On The Light In The Night Sky

This piece by James Dickey reminds me of the 1998 animated short, Bunny, which  won over 25 international awards, namely, the First Prize title at the International Children's Cinema. Similar to Pixar's Up, Bunny serves as an exploration of life and death, while focusing on events that surround the  passing of the title character's companion.
 
 There is a beautiful scene in which moths flying at a light bulb are juxtaposed with the  widely held idea that one "heads" into a great light as their soul passes over.
 
I don't know if it's images of the moths in this poem, or perhaps the it's simply the hints at the quest for meaning and mission that makes me connect these two, but I feel that there is a definite common resonance.
 
I strongly recommend you check it out at the You Tube Link Here:
 

The Strength of Fields

a childhood dream iii by ~yusufartun on deviantart

 James L. Dickey

 

... a separation from the world, a penetration to some source of power and a life-enhancing return ...
Van Gennep: Rites de Passage

Moth-force a small town always has,

Given the night.

What field-forms can be,
Outlying the small civic light-decisions over
A man walking near home?
Men are not where he is
Exactly now, but they are around him around him like the strength

Of fields. The solar system floats on
Above him in town-moths.
Tell me, train-sound,
With all your long-lost grief,
what I can give.
Dear Lord of all the fields
what am I going to do?
Street-lights, blue-force and frail
As the homes of men, tell me how to do it how
To withdraw how to penetrate and find the source
Of the power you always had
light as a moth, and rising
With the level and moonlit expansion
Of the fields around, and the sleep of hoping men.

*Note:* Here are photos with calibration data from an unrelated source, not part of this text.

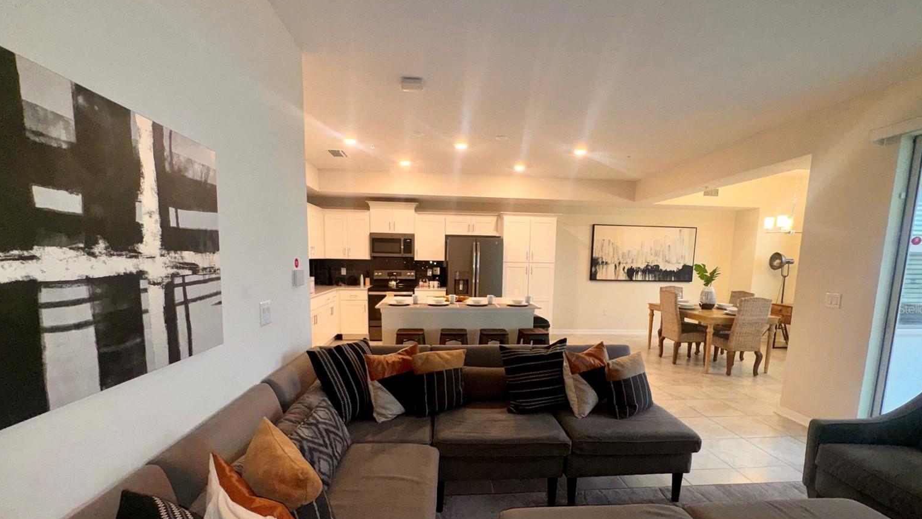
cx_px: 472
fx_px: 391
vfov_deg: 66.5
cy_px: 308
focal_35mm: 16
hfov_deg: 99.3
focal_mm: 2.22
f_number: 2.2
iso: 80
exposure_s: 1/61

You? I? What difference is there? We can all be saved

By a secret blooming. Now as I walk
The night and you walk with me we know simplicity
Is close to the source that sleeping men
Search for in their home-deep beds.
We know that the sun is away we know that the sun can be conquered
By moths, in blue home-town air.
The stars splinter, pointed and wild. The dead lie under
The pastures. They look on and help. Tell me, freight-train,
When there is no one else
To hear. Tell me in a voice the sea
Would have, if it had not a better one: as it lifts,
Hundreds of miles away, its fumbling, deep-structured roar
Like the profound, unstoppable craving
Of nations for their wish.
Hunger, time and the moon:

The moon lying on the brain
as on the excited sea as on
The strength of fields. Lord, let me shake
With purpose. Wild hope can always spring
From tended strength. Everything is in that.
That and nothing but kindness. More kindness, dear Lord
Of the renewing green. That is where it all has to start:
With the simplest things. More kindness will do nothing less
Than save every sleeping one
And night-walking one

Of us.
My life belongs to the world. I will do what I can.